Aarkhan leapt to his feet. “Guards!”
“I wouldn’t bother,” The voice said calmly. “My men have already taken the building. I could stage a coup right now, but that is not what I wish.” He stepped closer, into the light. Aarkhan couldn’t hide his shock.
The Carteagan president stared back, fighting the intimidation, until Eyldwan repeated himself menacingly. “Sit.”
“President Aarkhan,” Eyldwan mockingly addressed him. “There’s a reason why they forced that label on you. Have you truly no loyalty to the empire?”
“There is no empire anymore.”
“No, there is not.”
Aarkhan tensed as the disgraced general slowly approached. It was as if he was seeing a ghost. Worse, a demon resurrected, and only hardened further from the depths of hell.
“What is this? Why have you come here?”
“I come with opportunity. An opportunity to aid a new empire, and all I ask for is a ship.”
“And why would I do that?”
“Do you enjoy being their domesticated beast?” Eyldwan chastised. “Waiting for your owner to grant you pats on the head? They are not the kind benefactors they claim.” He leaned over the desk, eyes locked with Aarkhan’s. “Grant me a warship, and I will restore this world to its rightful place.”
“You’re mad.” Aarkhan nearly stuttered in terror.
“You know I can simply take it, just as I took this building. This, wretched symbol of your so-called Alliance. But I had hoped you would see reason.”
“Reason?” The president finally found his strength, firing his words back at Eyldwan. “You want to bring war back to Cartaan?! Whatever you’re planning, whatever followers you have in this madness, you will accomplish nothing.”
“More will join us. When I show them the stars again. The glory of the true Cartaan will be remembered, by a few, then many. And we will lead the galaxy to our greatness. Not Earth-kind. Not the Alliance.”

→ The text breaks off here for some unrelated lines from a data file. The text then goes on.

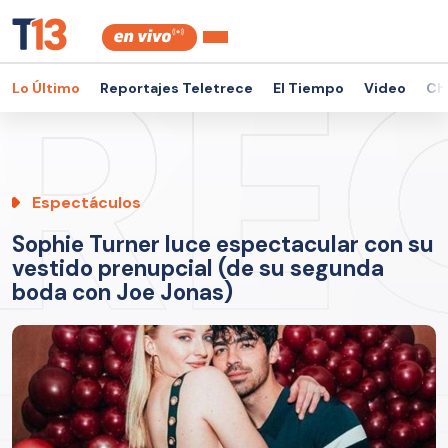
Lo Último
Reportajes Teletrece
El Tiempo
Video
Ch
Espectáculos
Sophie Turner luce espectacular con su
vestido prenupcial (de su segunda
boda con Joe Jonas)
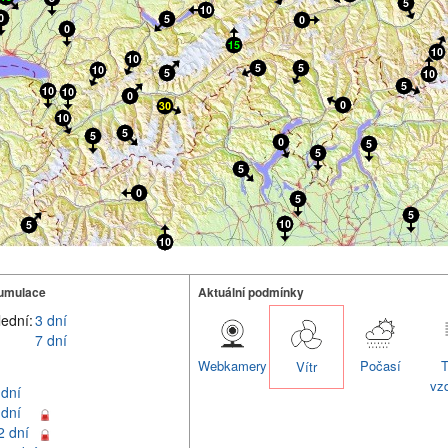
umulace
Aktuální podmínky
lední:
3 dní
7 dní
Webkamery
Počasí
T
Vítr
vz
 dní
 dní
2 dní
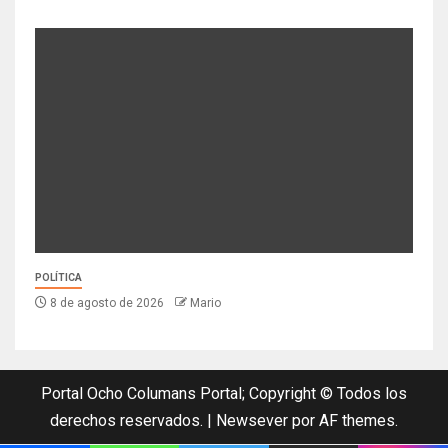
POLÍTICA
8 de agosto de 2026
Mario
Portal Ocho Columans Portal; Copyright © Todos los
derechos reservados.
|
Newsever
por AF themes.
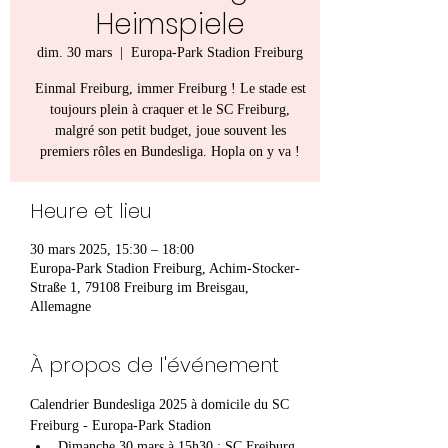
Heimspiele
dim. 30 mars
  |  
Europa-Park Stadion Freiburg
Einmal Freiburg, immer Freiburg ! Le stade est
toujours plein à craquer et le SC Freiburg,
malgré son petit budget, joue souvent les
premiers rôles en Bundesliga. Hopla on y va !
Heure et lieu
30 mars 2025, 15:30 – 18:00
Europa-Park Stadion Freiburg, Achim-Stocker-
Straße 1, 79108 Freiburg im Breisgau,
Allemagne
À propos de l'événement
Calendrier Bundesliga 2025 à domicile du SC 
Freiburg - Europa-Park Stadion
Dimanche 30 mars à 15h30 : SC Freiburg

He turned his gaze at the far wall of the presidential office. Two banners hung above the entrance, one belonging to the Alliance, and below it, the flag of the old Carteagan Empire. “With your aid or not, the Empire will be reborn.” With Eyldwan’s attention turned, Aarkhan used the opportunity to cautiously scramble for a dagger sheathed underneath his desk.
“I will ask one last time. Will you aid us and be a true son of Cartaan again?”
Aarkhan gripped the dagger hard. “I cannot.”
He made his move, slashing wildly. Eyldwan expertly swatted it away, pulled his own blade from his belt and buried it in Aarkhan’s chest.
“As the new Cartaan rises, there will be no room for the weak, for detractors.” The president collapsed back in his seat, seizing in shock and agony. Eyldwan pushed the blade in further. “This is necessary. This is necessary, and I am not sorry.”
Thirty minutes after Aarkhan’s term of office was cut short, capitol security would report several guards found dead at a military shipyard, and one vessel missing. A big one.